*INSTRUCTIONS FOR THE TASK*:
Reproduce the text of every entry below word for word, omitting the pictures.

(Images of plotted data)
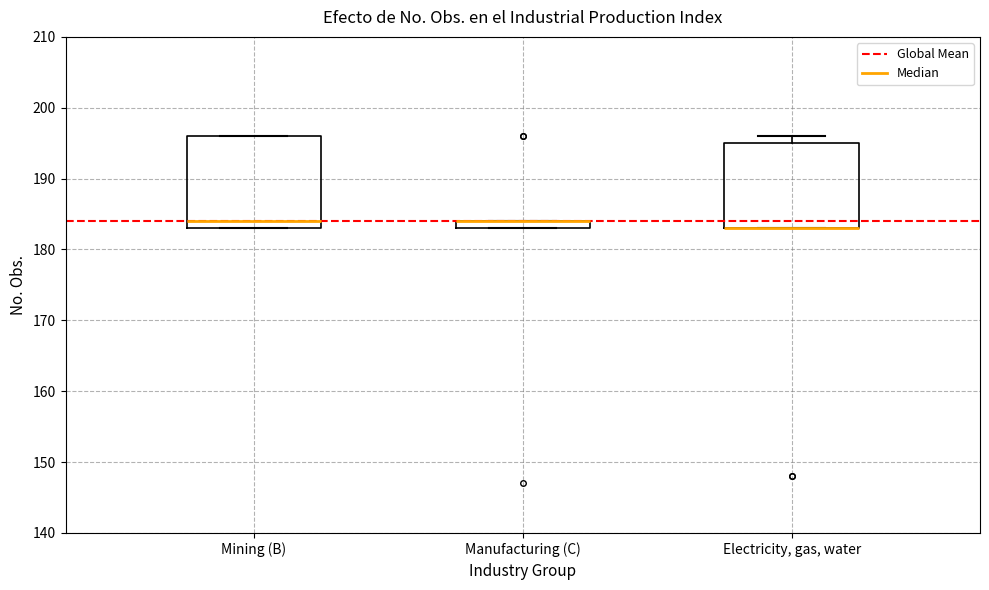

Where is the lower edge of the box for Mining (B) on the y-axis? The values are not printed on the chart, so give them approximately, as read against the axis.

183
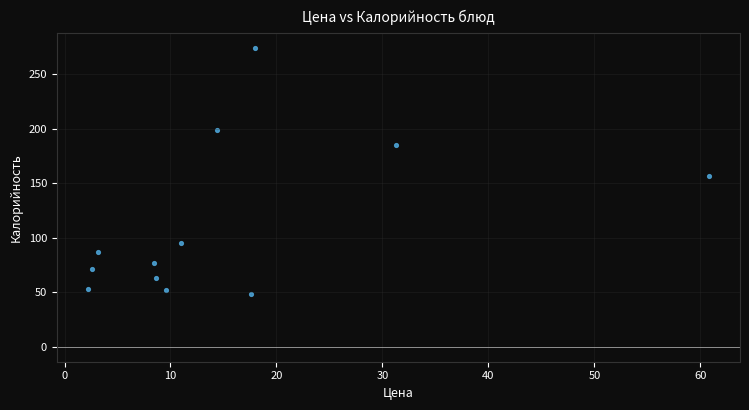

What Y value in the scatter plot is closest to 161?

156.2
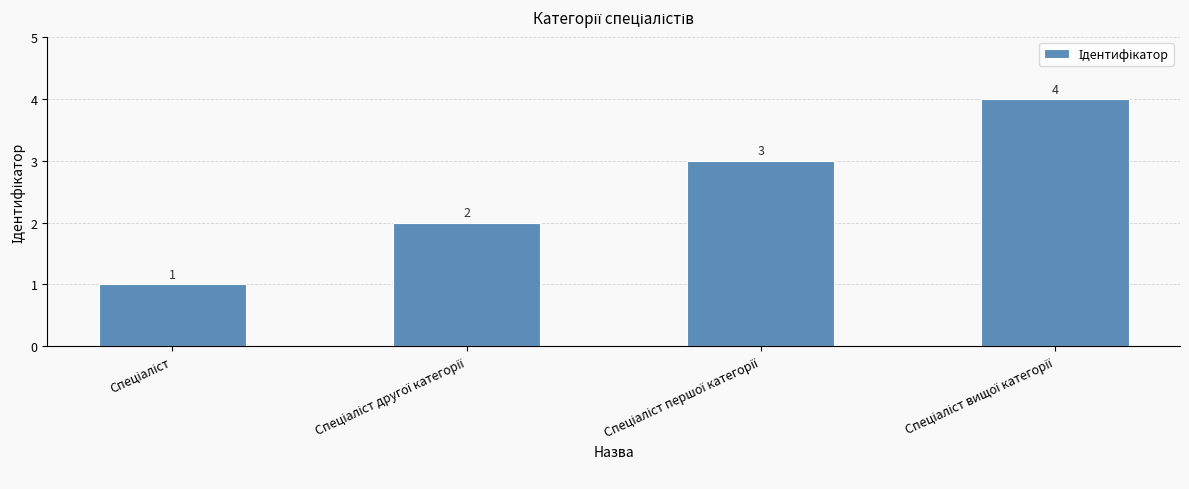

What is the maximum value shown in the chart?

4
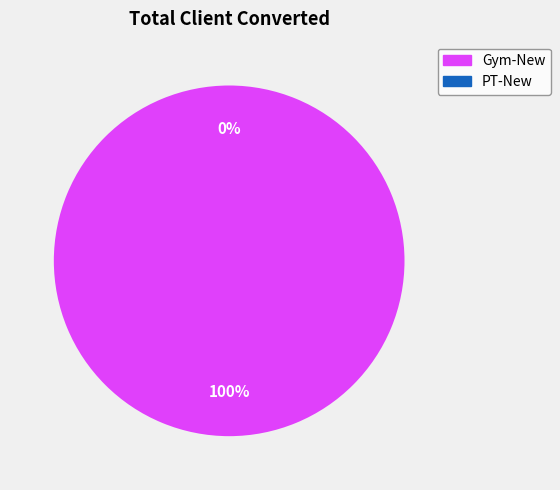

To the nearest percent, what portion does Gym-New represent?

100%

*RESPONSE*:
Where is the lower edge of the box for Mining (B) on the y-axis? The values are not printed on the chart, so give them approximately, as read against the axis.

183

What Y value in the scatter plot is closest to 161?

156.2

What is the maximum value shown in the chart?

4

To the nearest percent, what portion does Gym-New represent?

100%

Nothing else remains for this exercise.